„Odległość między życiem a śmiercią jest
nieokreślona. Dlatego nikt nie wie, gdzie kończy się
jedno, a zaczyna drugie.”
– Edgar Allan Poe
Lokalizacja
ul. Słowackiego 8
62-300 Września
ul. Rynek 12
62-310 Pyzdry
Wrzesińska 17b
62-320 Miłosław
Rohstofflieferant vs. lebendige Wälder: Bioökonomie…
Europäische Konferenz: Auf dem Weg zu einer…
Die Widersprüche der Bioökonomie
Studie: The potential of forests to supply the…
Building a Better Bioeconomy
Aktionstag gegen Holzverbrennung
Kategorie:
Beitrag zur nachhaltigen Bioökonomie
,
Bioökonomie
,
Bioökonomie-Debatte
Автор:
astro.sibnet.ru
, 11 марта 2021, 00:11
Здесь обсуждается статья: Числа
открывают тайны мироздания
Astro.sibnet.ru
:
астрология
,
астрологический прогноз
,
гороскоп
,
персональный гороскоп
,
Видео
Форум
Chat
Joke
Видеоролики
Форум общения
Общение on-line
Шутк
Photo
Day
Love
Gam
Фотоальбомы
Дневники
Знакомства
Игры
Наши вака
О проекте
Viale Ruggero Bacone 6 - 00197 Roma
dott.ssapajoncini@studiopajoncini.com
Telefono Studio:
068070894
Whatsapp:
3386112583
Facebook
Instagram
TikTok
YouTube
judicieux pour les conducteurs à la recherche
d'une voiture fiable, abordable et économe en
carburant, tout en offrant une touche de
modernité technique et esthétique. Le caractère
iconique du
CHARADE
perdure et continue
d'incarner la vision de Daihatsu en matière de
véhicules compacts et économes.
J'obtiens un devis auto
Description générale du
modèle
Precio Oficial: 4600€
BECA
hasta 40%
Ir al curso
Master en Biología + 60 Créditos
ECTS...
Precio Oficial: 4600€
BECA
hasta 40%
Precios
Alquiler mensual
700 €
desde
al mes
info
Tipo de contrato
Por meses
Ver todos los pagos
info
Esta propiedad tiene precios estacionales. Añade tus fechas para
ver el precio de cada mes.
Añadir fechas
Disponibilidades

━━━━━━━━━━━━━━━━━━━━━━━━━━━━━━

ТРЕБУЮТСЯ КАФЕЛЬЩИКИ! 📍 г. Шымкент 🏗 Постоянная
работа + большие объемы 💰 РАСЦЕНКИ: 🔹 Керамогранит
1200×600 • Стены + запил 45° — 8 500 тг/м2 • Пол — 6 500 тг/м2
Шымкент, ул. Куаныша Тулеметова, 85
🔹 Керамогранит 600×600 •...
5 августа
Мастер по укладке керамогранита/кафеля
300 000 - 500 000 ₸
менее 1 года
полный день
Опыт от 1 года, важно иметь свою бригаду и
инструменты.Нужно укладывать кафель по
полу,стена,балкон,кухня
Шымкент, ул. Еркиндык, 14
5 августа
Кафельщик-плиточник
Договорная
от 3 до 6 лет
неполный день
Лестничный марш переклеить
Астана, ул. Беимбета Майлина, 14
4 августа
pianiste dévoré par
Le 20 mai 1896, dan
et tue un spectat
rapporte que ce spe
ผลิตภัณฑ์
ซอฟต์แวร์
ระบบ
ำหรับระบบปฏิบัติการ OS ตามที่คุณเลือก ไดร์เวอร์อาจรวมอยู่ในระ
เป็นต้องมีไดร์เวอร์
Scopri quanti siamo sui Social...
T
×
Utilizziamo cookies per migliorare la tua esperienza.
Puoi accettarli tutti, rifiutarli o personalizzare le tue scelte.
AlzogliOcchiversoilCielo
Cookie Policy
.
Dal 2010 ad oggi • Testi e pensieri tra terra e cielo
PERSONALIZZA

━━━━━━━━━━━━━━━━━━━━━━━━━━━━━━

Action item: Update the records from the line that has "a śmiercią jest" through the line that has "modernité technique et", both included: put "Telefono ufficio" in place of "Telefono Studio" and leave everything else the same.

Task answer:
„Odległość między życiem a śmiercią jest
nieokreślona. Dlatego nikt nie wie, gdzie kończy się
jedno, a zaczyna drugie.”
– Edgar Allan Poe
Lokalizacja
ul. Słowackiego 8
62-300 Września
ul. Rynek 12
62-310 Pyzdry
Wrzesińska 17b
62-320 Miłosław
Rohstofflieferant vs. lebendige Wälder: Bioökonomie…
Europäische Konferenz: Auf dem Weg zu einer…
Die Widersprüche der Bioökonomie
Studie: The potential of forests to supply the…
Building a Better Bioeconomy
Aktionstag gegen Holzverbrennung
Kategorie:
Beitrag zur nachhaltigen Bioökonomie
,
Bioökonomie
,
Bioökonomie-Debatte
Автор:
astro.sibnet.ru
, 11 марта 2021, 00:11
Здесь обсуждается статья: Числа
открывают тайны мироздания
Astro.sibnet.ru
:
астрология
,
астрологический прогноз
,
гороскоп
,
персональный гороскоп
,
Видео
Форум
Chat
Joke
Видеоролики
Форум общения
Общение on-line
Шутк
Photo
Day
Love
Gam
Фотоальбомы
Дневники
Знакомства
Игры
Наши вака
О проекте
Viale Ruggero Bacone 6 - 00197 Roma
dott.ssapajoncini@studiopajoncini.com
Telefono ufficio:
068070894
Whatsapp:
3386112583
Facebook
Instagram
TikTok
YouTube
judicieux pour les conducteurs à la recherche
d'une voiture fiable, abordable et économe en
carburant, tout en offrant une touche de
modernité technique et esthétique. Le caractère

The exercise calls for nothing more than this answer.